Getting started on sheathing

Started the day by sliding the south wall off of the north wall and then sheathed the north wall with 1/2 inch plywood.

I like to sheath walls lying down when possible, because it’s easier and locks in the square of the wall. We have a large tree to help us raise the wall so the extra weight isn’t an issue. The only potentially serious error is not checking square on the wall or straight on the bottom plate which is exactly what I forgot to do. I was careful to check square on the wall but spaced the bottom plate and by the time I realized my mistake we’d sheeted half the wall. A quick check revealed that I’d locked in a 1/8 dip in bottom and top plate, which isn’t a huge deal but it is opposite the natural flex of the trailer so I’m not exactly thrilled either. Nothing to do at that point but live with it. 1/8 inch over 20 feet is acceptable.

We deliberately kept the windows and doors away from the corners so we could nail on a full sheet or near full sheet of plywood. This standard feature of building construction is called a shear panel and helps the walls to resist racking loads.

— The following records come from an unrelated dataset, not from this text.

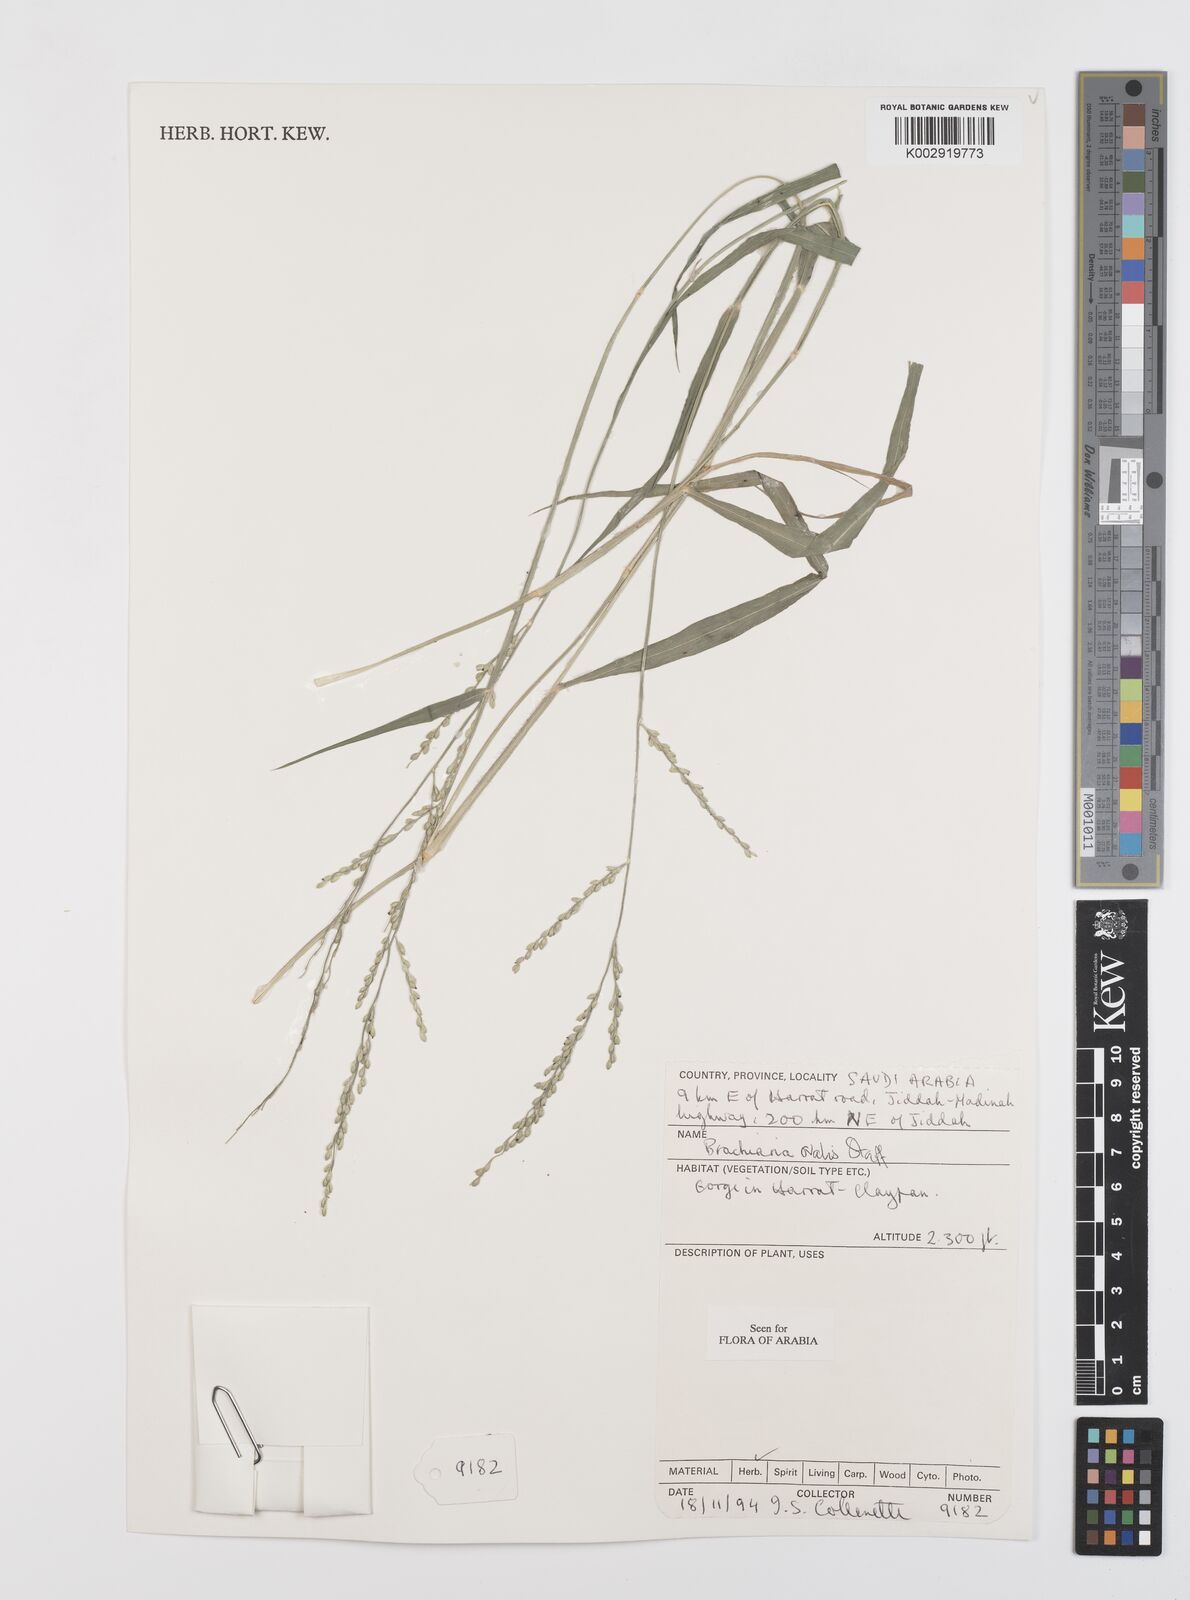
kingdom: Plantae
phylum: Tracheophyta
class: Liliopsida
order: Poales
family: Poaceae
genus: Urochloa
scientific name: Urochloa ovalis
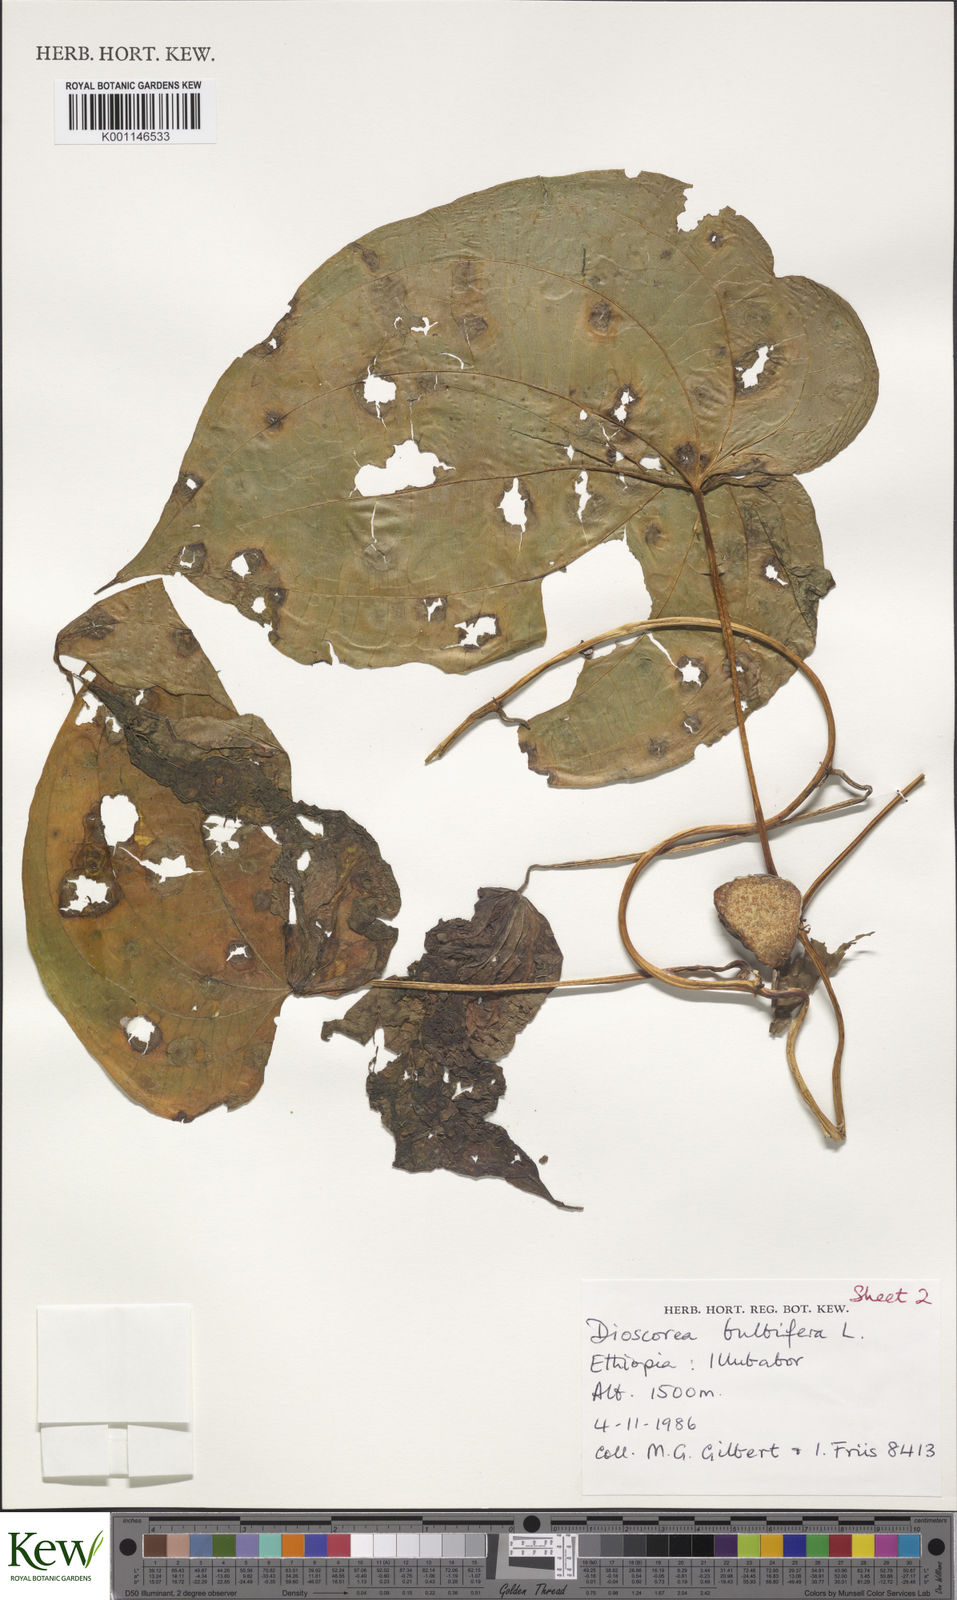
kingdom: Plantae
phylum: Tracheophyta
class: Liliopsida
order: Dioscoreales
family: Dioscoreaceae
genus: Dioscorea
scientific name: Dioscorea bulbifera
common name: Air yam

Some tiny houses use 3/8 inch plywood to save weight, and we would have done the same but unfortunately the only 3/8 inch CDX available here is 3 ply which doesn’t feel strong enough to me, so we bumped up to half inch. We glued the panels on with construction adhesive for added stiffness. Nailing here is pretty standard, 2 1/2 inch ring 8d ringshanks, spaced 6 inches on the edges, 12 in the middle.

We are using 10’ sheets on the tall end of the trailer for the strongest possible continuous corners with the least amount of blocking (shear panels should be nailed on all edges). The cost of oversized sheets is nearly double but the nice thing about a tiny house is that there just aren’t that many sheets so it’s not a big deal.